Las Vegas Sun

April 23, 2024

Health care transparency touted in Nevada Senate

Daughter: Openness about care could have saved her mother

Sun Coverage

Eighty-seven-year-old Dorothy Schweitzer died in a Sparks nursing home in 2008, the result of severe dehydration, infection and other complications acquired at the facility, a state investigation into her death would find.

On Monday, her daughter, Aubrey Noriega of Las Vegas, testified that if the state had added transparency laws that require nursing homes to report preventable infections and injuries, the potential of public scrutiny could have saved her mother.

“Only those with something to hide would oppose such a bill,” Noriega testified before the Senate Health and Human Services Committee.

Three bills heard in committee Monday would expand health care transparency in Nevada, including requiring nursing homes to join hospitals in reporting preventable harm, and which would mandate that hospitals designate and employ an infection control officer.

The bills are co-sponsored by Sen.
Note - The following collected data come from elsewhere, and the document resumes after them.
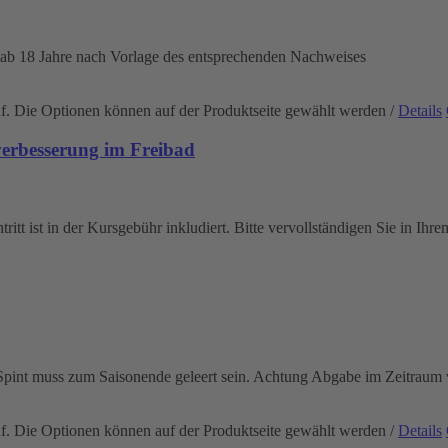
 ab 18 Jahre nach Vorlage des entsprechenden Nachweises
uf. Die Optionen können auf der Produktseite gewählt werden
/
Details
rbesserung im Freibad
itt ist in der Kursgebühr inkludiert. Bitte vervollständigen Sie in Ihr
r Spint muss zum Saisonende geleert sein. Achtung Abgabe im Zeitrau
uf. Die Optionen können auf der Produktseite gewählt werden
/
Details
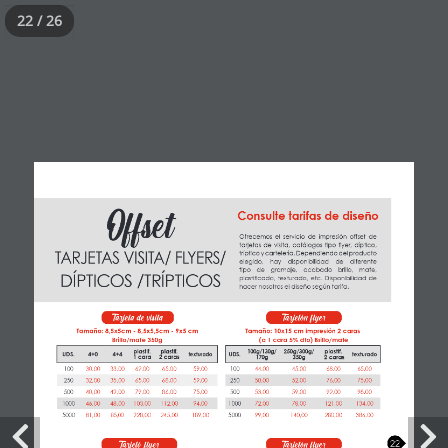
22 / 26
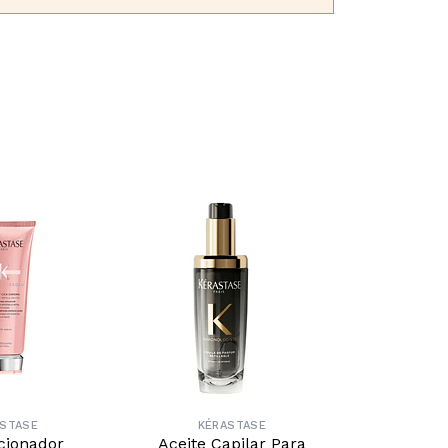
ASTASE
KÉRASTASE
KÉ
cionador
Aceite Capilar Para
Recarga Ace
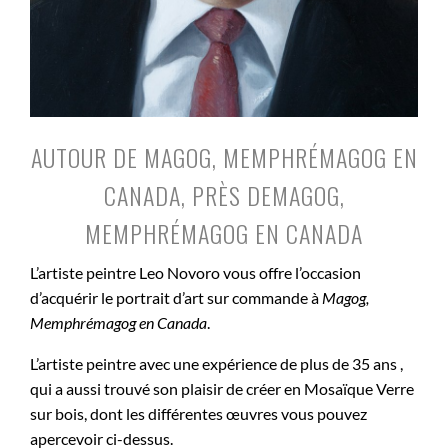
AUTOUR DE MAGOG, MEMPHRÉMAGOG EN
CANADA, PRÈS DEMAGOG,
MEMPHRÉMAGOG EN CANADA
L’artiste peintre Leo Novoro vous offre l’occasion
d’acquérir le portrait d’art sur commande à
Magog,
Memphrémagog en Canada
.
L’artiste peintre avec une expérience de plus de 35 ans ,
qui a aussi trouvé son plaisir de créer en Mosaïque Verre
sur bois, dont les différentes œuvres vous pouvez
apercevoir ci-dessus.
Shirley Breeden, D-Henderson, and Sen. Valerie Wiener, D-Las Vegas.

“We must work toward the increase of transparency in health care,” Breeden said, drawing reference to a package of Sun stories Sunday that, among other things, profiled a hospital administrator in Boston who improved patient care after breaking convention with other hospitals and publicly acknowledging instances where patients were injured or harmed.
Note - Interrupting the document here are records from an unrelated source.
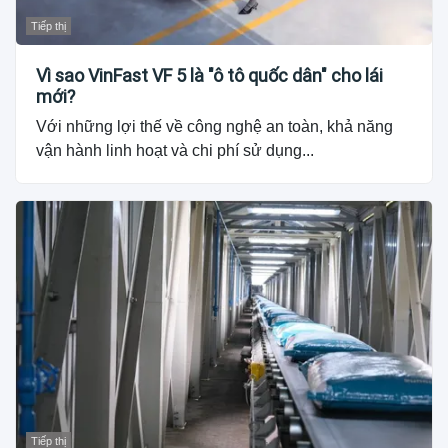
Tiếp thị
Vì sao VinFast VF 5 là "ô tô quốc dân" cho lái
mới?
Với những lợi thế về công nghệ an toàn, khả năng
vận hành linh hoạt và chi phí sử dụng...
Tiếp thị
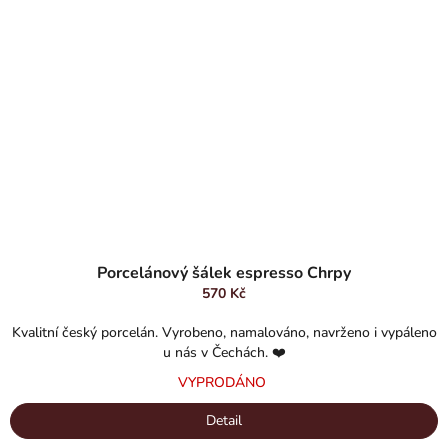
Průměrné
hodnocení
Porcelánový šálek espresso Chrpy
produktu
570 Kč
je
5,0
Kvalitní český porcelán. Vyrobeno, namalováno, navrženo i vypáleno
z
u nás v Čechách. ❤️
5
VYPRODÁNO
hvězdiček.
Detail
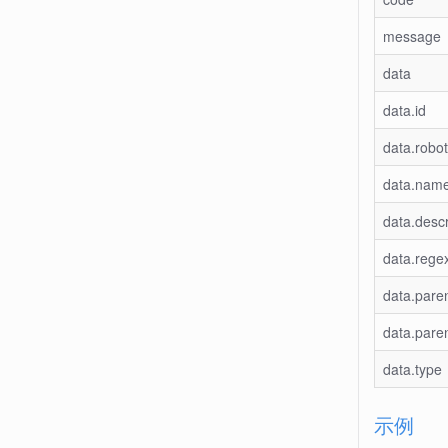
message
data
data.id
data.robot
data.nam
data.descr
data.rege
data.paren
data.pare
data.type
示例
Hospital executives and other experts say a crucial strategy to improve the level of patient care is publicizing the harm suffered by hospital patients, which prompts self-examination and improvements at hospitals where such transparency is embraced.

Yet, about 40 states, including Nevada, do not require hospitals to report to the public their cases of hospital-acquired injuries or infections.

Breeden said the bills would give consumers more information about hospitals, including allowing them to compare hospitals and ambulatory surgical centers.

The bills “would not link physicians with adverse events at a hospital. But it’s a step, and we hope to get there soon,” Breeden said.

The bills were triggered by a two-year Las Vegas Sun investigation, “Do No Harm: Hospital Care in Las Vegas,” which revealed the extent to which patients sustain avoidable injuries and infections while hospitalized.

The series was based on a review of 2.9 million billing records that hospitals had delivered to state authorities, but which had not been analyzed until obtained by the Sun. The newspaper found 3,689 preventable infections and injuries in Las Vegas hospitals in 2008 and 2009. In 354 cases, patients died in the facilities.

Over the course of the Sun’s investigation, most Las Vegas hospitals refused to discuss patient safety issues. The Nevada Hospital Association has since 2002 lobbied against mandated public reporting of patient harm. But since the Sun’s investigation, and with legislation pending, the association has said it will begin posting patient injury and infection data on its hospital quality website.

Bill Welch, executive director of the association, said the website will be available April 8.

Renny Ashleman, a lobbyist for the Nevada Health Care Association, which represents nursing homes, said the association is reviewing the bills and is neutral toward them.

“In general we’re in favor of disclosure, in reporting and openness,” he said. Nursing homes have to report some information, he said. “Could it be more open, more accessible? Perhaps,” he said. “We’ll take a look at that.”

Welch testified as neutral on Senate Bill 338, which clarifies the law to allow the state to publish information on these events.

“We support it in concept,” he said, but warned that there was overlap with other bills being considered by the Legislature.

He was against a requirement in Senate Bill 339, which requires a medical facility to designate an infection control officer. He said that such a requirement would put a financial burden on hospitals.